Publicado 30. dezembro 2024 Atualizado 25. junho 2026

Qual é a história resumida do Quirguistão?

O Quirguistão é um país montanhoso sem saída para o mar, situado no coração da Ásia Central, cujo território coincide em grande parte com as cadeias montanhosas do Tian Shan e do Pamir-Alai. A sua história estende-se por mais de três mil anos e é marcada por sucessivas vagas de nomadismo, conquistas imperiais, dominação soviética e, desde 1991, por uma independência turbulenta pontuada de revoluções e mudanças de regime. Em 2026, o país continua sob a presidência de Sadyr Japarov, figura que ascendeu ao poder na sequência dos protestos de 2020.

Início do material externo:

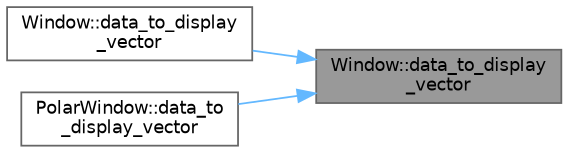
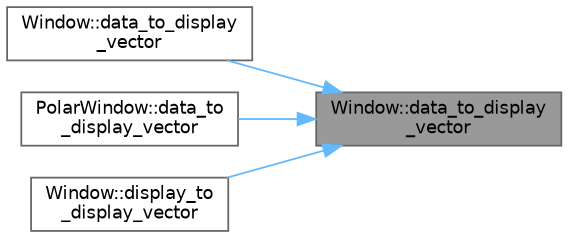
  digraph {
    rankdir=RL
    node [color=grey40 fillcolor=white fontname=Helvetica fontsize=10 shape=box style=filled]
    edge [color=steelblue1 dir=back fontname=Helvetica fontsize=10 labelfontname=Helvetica labelfontsize=10 style=solid]
    n1 [color=gray40 fillcolor=grey60 fontcolor=black height=0.2 label="Window::data_to_display\l_vector" width=0.4]
    n2 [height=0.2 label="Window::data_to_display\l_vector" width=0.4]
    n3 [height=0.2 label="PolarWindow::data_to\l_display_vector" width=0.4]
+   n4 [height=0.2 label="Window::display_to\l_display_vector" width=0.4]
    n1 -> n2
    n1 -> n3
+   n1 -> n4
  }
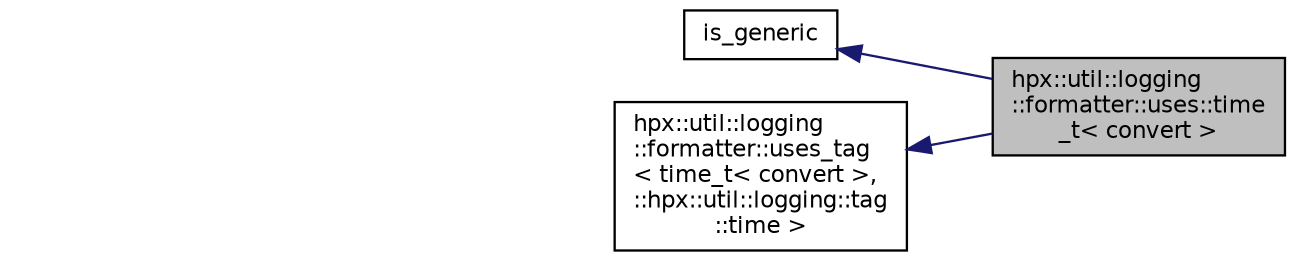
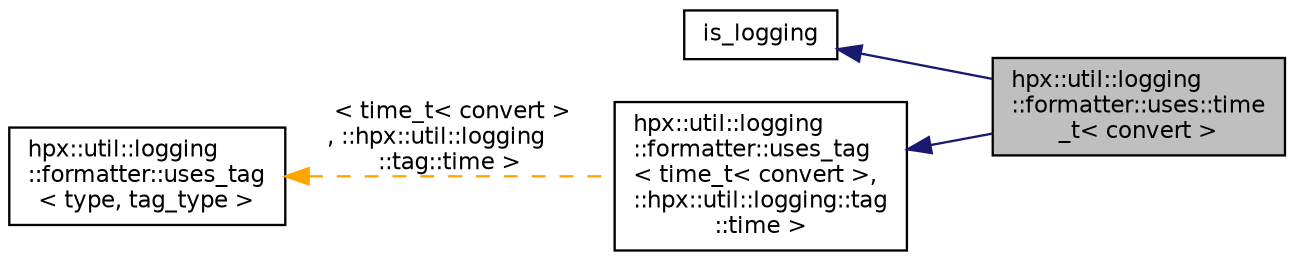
  digraph {
    rankdir=LR
    node [color=black fillcolor=white fontname=Helvetica fontsize=10 shape=record style=filled]
    edge [color=midnightblue dir=back fontname=Helvetica fontsize=10 labelfontname=Helvetica labelfontsize=10 style=solid]
    n1 [fillcolor=grey75 fontcolor=black height=0.2 label="hpx::util::logging\l::formatter::uses::time\l_t\< convert \>" width=0.4]
-   n2 [height=0.2 label=is_generic width=0.4]
+   n2 [height=0.2 label=is_logging width=0.4]
    n3 [height=0.2 label="hpx::util::logging\l::formatter::uses_tag\l\< time_t\< convert \>, \l::hpx::util::logging::tag\l::time \>" width=0.4]
+   n4 [height=0.2 label="hpx::util::logging\l::formatter::uses_tag\l\< type, tag_type \>" width=0.4]
    n2 -> n1
    n3 -> n1
+   n4 -> n3 [color=orange label=" \< time_t\< convert \>\l, ::hpx::util::logging\l::tag::time \>" style=dashed]
  }
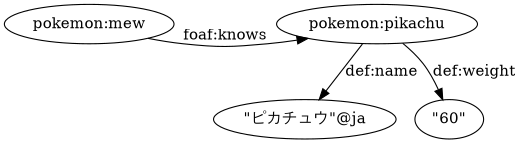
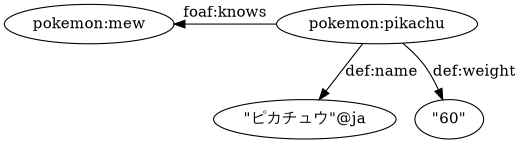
  digraph {
    n1 [label=<pokemon:mew>]
    n2 [label=<pokemon:pikachu>]
    n3 [label=<"ピカチュウ"@ja>]
    n4 [label=<"60">]
    subgraph sub_1 {
      rank=same
      n1
      n2
    }
-   n1 -> n2 [label=<foaf:knows>]
+   n2 -> n1 [label=<foaf:knows>]
    n2 -> n3 [label=<def:name>]
    n2 -> n4 [label=<def:weight>]
  }
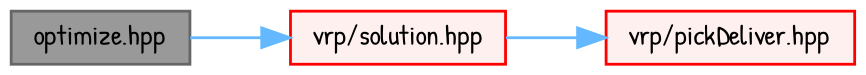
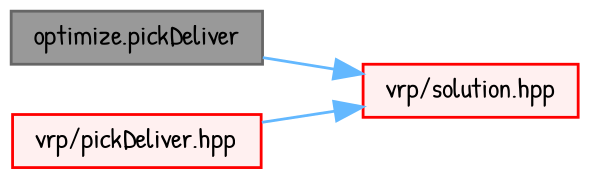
  digraph {
    fontname="Patrick Hand"
    rankdir=LR
    node [color=red fillcolor="#FFF0F0" fontname="Patrick Hand" fontsize=10 shape=box style=filled]
    edge [color=steelblue1 fontname="Patrick Hand" fontsize=10 labelfontname=Helvetica labelfontsize=10 style=solid]
-   n1 [color=gray40 fillcolor=grey60 fontcolor=black height=0.2 label="optimize.hpp" width=0.4]
+   n1 [color=gray40 fillcolor=grey60 fontcolor=black height=0.2 label="optimize.pickDeliver" width=0.4]
    n2 [height=0.2 label="vrp/solution.hpp" width=0.4]
    n3 [height=0.2 label="vrp/pickDeliver.hpp" width=0.4]
    n1 -> n2
-   n2 -> n3
+   n3 -> n2
  }
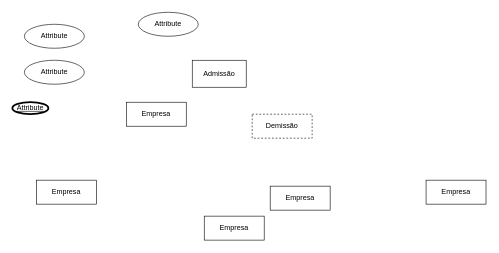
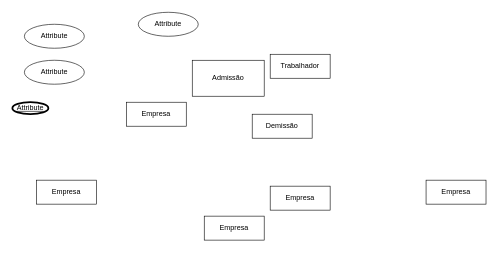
  <mxCell id="0" />
  <mxCell id="1" parent="0" />
  <mxCell id="2" value="Empresa&lt;br&gt;" style="whiteSpace=wrap;html=1;align=center;" parent="1" vertex="1"><mxGeometry x="210" y="170" width="100" height="40" as="geometry" /></mxCell>
  <mxCell id="3" value="Attribute" style="ellipse;whiteSpace=wrap;html=1;align=center;" parent="1" vertex="1"><mxGeometry x="230" y="20" width="100" height="40" as="geometry" /></mxCell>
  <mxCell id="4" value="Attribute" style="ellipse;whiteSpace=wrap;html=1;align=center;" parent="1" vertex="1"><mxGeometry x="40" y="40" width="100" height="40" as="geometry" /></mxCell>
  <mxCell id="5" value="Attribute" style="ellipse;whiteSpace=wrap;html=1;align=center;" parent="1" vertex="1"><mxGeometry x="40" y="100" width="100" height="40" as="geometry" /></mxCell>
  <mxCell id="6" value="Attribute" style="ellipse;whiteSpace=wrap;html=1;align=center;fontStyle=4;strokeWidth=3;" parent="1" vertex="1"><mxGeometry x="20" y="170" width="60" height="20" as="geometry" /></mxCell>
- <mxCell id="7" value="Demissão" style="whiteSpace=wrap;html=1;align=center;dashed=1;" parent="1" vertex="1"><mxGeometry x="420" y="190" width="100" height="40" as="geometry" /></mxCell>
+ <mxCell id="7" value="Demissão" style="whiteSpace=wrap;html=1;align=center;" parent="1" vertex="1"><mxGeometry x="420" y="190" width="100" height="40" as="geometry" /></mxCell>
  <mxCell id="8" value="Empresa&lt;br&gt;" style="whiteSpace=wrap;html=1;align=center;" parent="1" vertex="1"><mxGeometry x="450" y="310" width="100" height="40" as="geometry" /></mxCell>
  <mxCell id="9" value="Empresa&lt;br&gt;" style="whiteSpace=wrap;html=1;align=center;" parent="1" vertex="1"><mxGeometry x="340" y="360" width="100" height="40" as="geometry" /></mxCell>
+ <mxCell id="10" value="Trabalhador&lt;br&gt;" style="whiteSpace=wrap;html=1;align=center;" parent="1" vertex="1"><mxGeometry x="450" y="90" width="100" height="40" as="geometry" /></mxCell>
  <mxCell id="11" value="Empresa&lt;br&gt;" style="whiteSpace=wrap;html=1;align=center;" parent="1" vertex="1"><mxGeometry x="710" y="300" width="100" height="40" as="geometry" /></mxCell>
  <mxCell id="12" value="Empresa&lt;br&gt;" style="whiteSpace=wrap;html=1;align=center;" parent="1" vertex="1"><mxGeometry x="60" y="300" width="100" height="40" as="geometry" /></mxCell>
- <mxCell id="13" value="Admissão" style="rounded=0;whiteSpace=wrap;html=1;" parent="1" vertex="1"><mxGeometry x="320" y="100" width="90" height="45" as="geometry" /></mxCell>
+ <mxCell id="13" value="Admissão" style="rounded=0;whiteSpace=wrap;html=1;" parent="1" vertex="1"><mxGeometry x="320" y="100" width="120" height="60" as="geometry" /></mxCell>
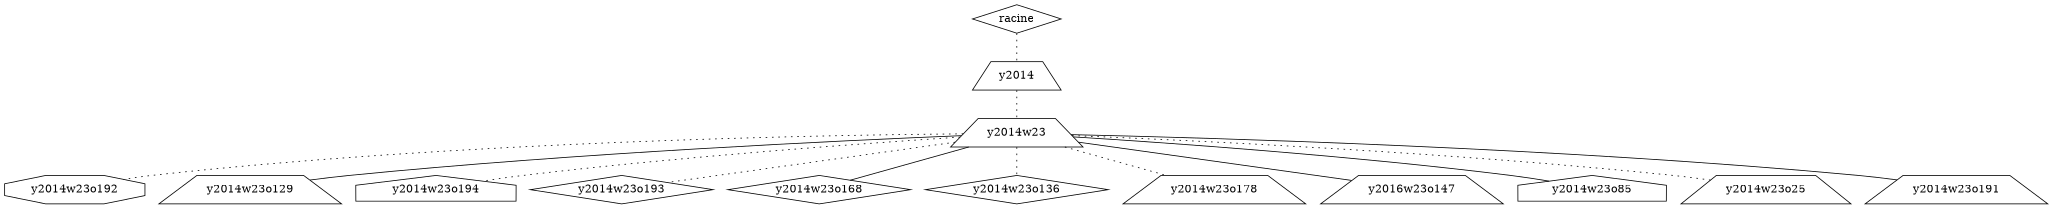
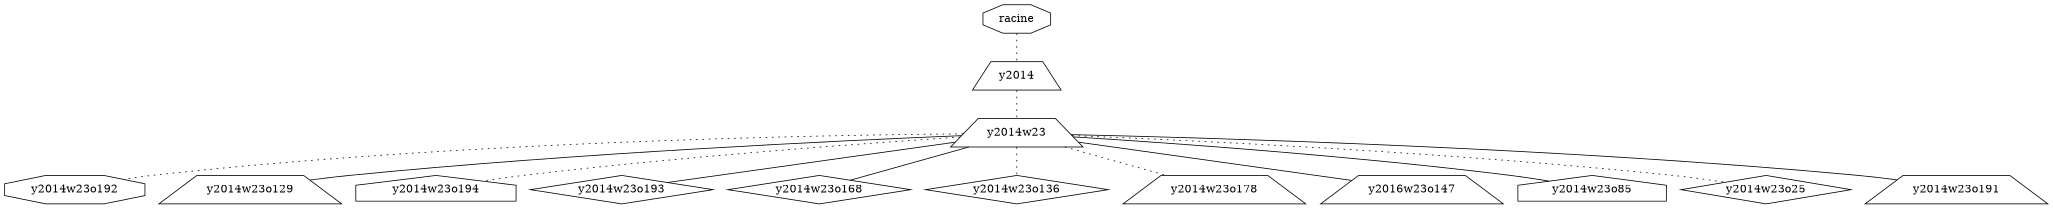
  strict graph {
    node [shape=trapezium]
    edge [style=dotted]
-   racine [height=0.5 shape=diamond width=0.9027]
+   racine [height=0.5 shape=octagon width=0.9027]
    y2014 [height=0.5 width=0.9027]
    y2014w23 [height=0.5 width=1.336]
    y2014w23o192 [height=0.5 shape=octagon width=1.8234]
    y2014w23o129 [height=0.5 width=1.8234]
    y2014w23o194 [height=0.5 shape=house width=1.8234]
    y2014w23o193 [height=0.5 shape=diamond width=1.8234]
    y2014w23o168 [height=0.5 shape=diamond width=1.8234]
    y2014w23o136 [height=0.5 shape=diamond width=1.8234]
    y2014w23o178 [height=0.5 width=1.8234]
    n11 [height=0.5 label=y2016w23o147 width=1.8234]
    y2014w23o85 [height=0.5 shape=house width=1.6971]
-   y2014w23o25 [height=0.5 width=1.6971]
+   y2014w23o25 [height=0.5 shape=diamond width=1.6971]
    y2014w23o191 [height=0.5 width=1.8234]
    racine -- y2014
    y2014 -- y2014w23
    y2014w23 -- y2014w23o192
    y2014w23 -- y2014w23o129 [style=solid]
    y2014w23 -- y2014w23o194
-   y2014w23 -- y2014w23o193
+   y2014w23 -- y2014w23o193 [style=solid]
    y2014w23 -- y2014w23o168 [style=solid]
    y2014w23 -- y2014w23o136
    y2014w23 -- y2014w23o178
    y2014w23 -- n11 [style=solid]
    y2014w23 -- y2014w23o85 [style=solid]
    y2014w23 -- y2014w23o25
    y2014w23 -- y2014w23o191 [style=solid]
  }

Origens antigas e povos nómadas

Os vestígios arqueológicos mais antigos encontrados nas montanhas do Tian Shan atestam presença humana na região há cerca de 200 a 300 mil anos. A tradição histórica quirguiz situa as origens do povo no vale do rio Ienissei, na Sibéria central, por volta do século II a.C. Os primeiros habitantes documentados da região foram povos nómadas como os Citas, que percorriam as estepes euro-asiáticas, seguidos pelos Sórdios e Bactrianos, civilizações ligadas à Rota da Seda.

A partir do século VI d.C., os povos turcos tornaram-se predominantes, com os Göktürks a estabelecerem vastos kaganatos que se estendiam por toda a Ásia Central. Entre os séculos IX e XI, a dinastia Caraquânida — um dos primeiros estados muçulmanos da região — fundiu tradições turcas com o Islão, religião que se consolidaria de forma permanente no território. A área do atual Quirguistão era atravessada por rotas comerciais estratégicas, o que lhe conferiu importância cultural e económica malgrado o relativo isolamento geográfico imposto pelas montanhas.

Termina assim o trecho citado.